HPC KPI Guide: Utilization, Throughput, Queue Time, Prometheus, Grafana

You cannot improve what you do not measure. HPC cluster managers who rely on intuition rather than data consistently miss optimization opportunities and fail to detect degradation before users complain. A structured KPI framework gives HPC operations teams the visibility to make evidence-based decisions about scheduling policies, hardware expansion, and operational priorities.

The Five KPI Categories

1. Resource Utilization

CPU Utilization (%): Fraction of available CPU cores that are allocated to running jobs.

CPU Utilization = (Allocated Core-Hours) / (Total Available Core-Hours) × 100

Target: 70–85%. Below 70% suggests insufficient workload, over-provisioning, or scheduling inefficiency.
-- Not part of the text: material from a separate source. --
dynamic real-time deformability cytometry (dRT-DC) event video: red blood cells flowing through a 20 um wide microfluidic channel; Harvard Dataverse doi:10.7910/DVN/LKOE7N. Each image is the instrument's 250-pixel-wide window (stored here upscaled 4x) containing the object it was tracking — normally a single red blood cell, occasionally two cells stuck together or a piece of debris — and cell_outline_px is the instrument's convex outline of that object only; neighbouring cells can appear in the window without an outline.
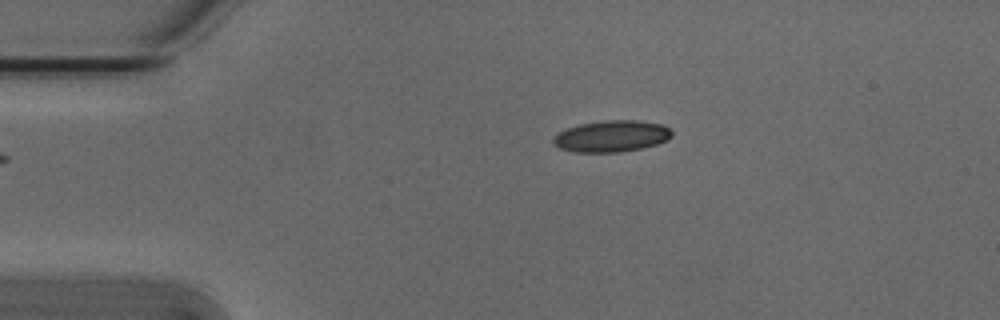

Above 90% sustained means the cluster is saturated and queue wait times are rising.

GPU Utilization (%): Fraction of time each GPU’s CUDA cores are active (measured by DCGM):

# DCGM metric: DCGM_FI_DEV_GPU_UTIL
# Per-GPU time-averaged from DCGM Exporter
nvidia-smi dmon -s u -d 5 -c 12

GPU utilization below 60% for training jobs often indicates a data loading bottleneck (storage or preprocessing can’t feed the GPU fast enough).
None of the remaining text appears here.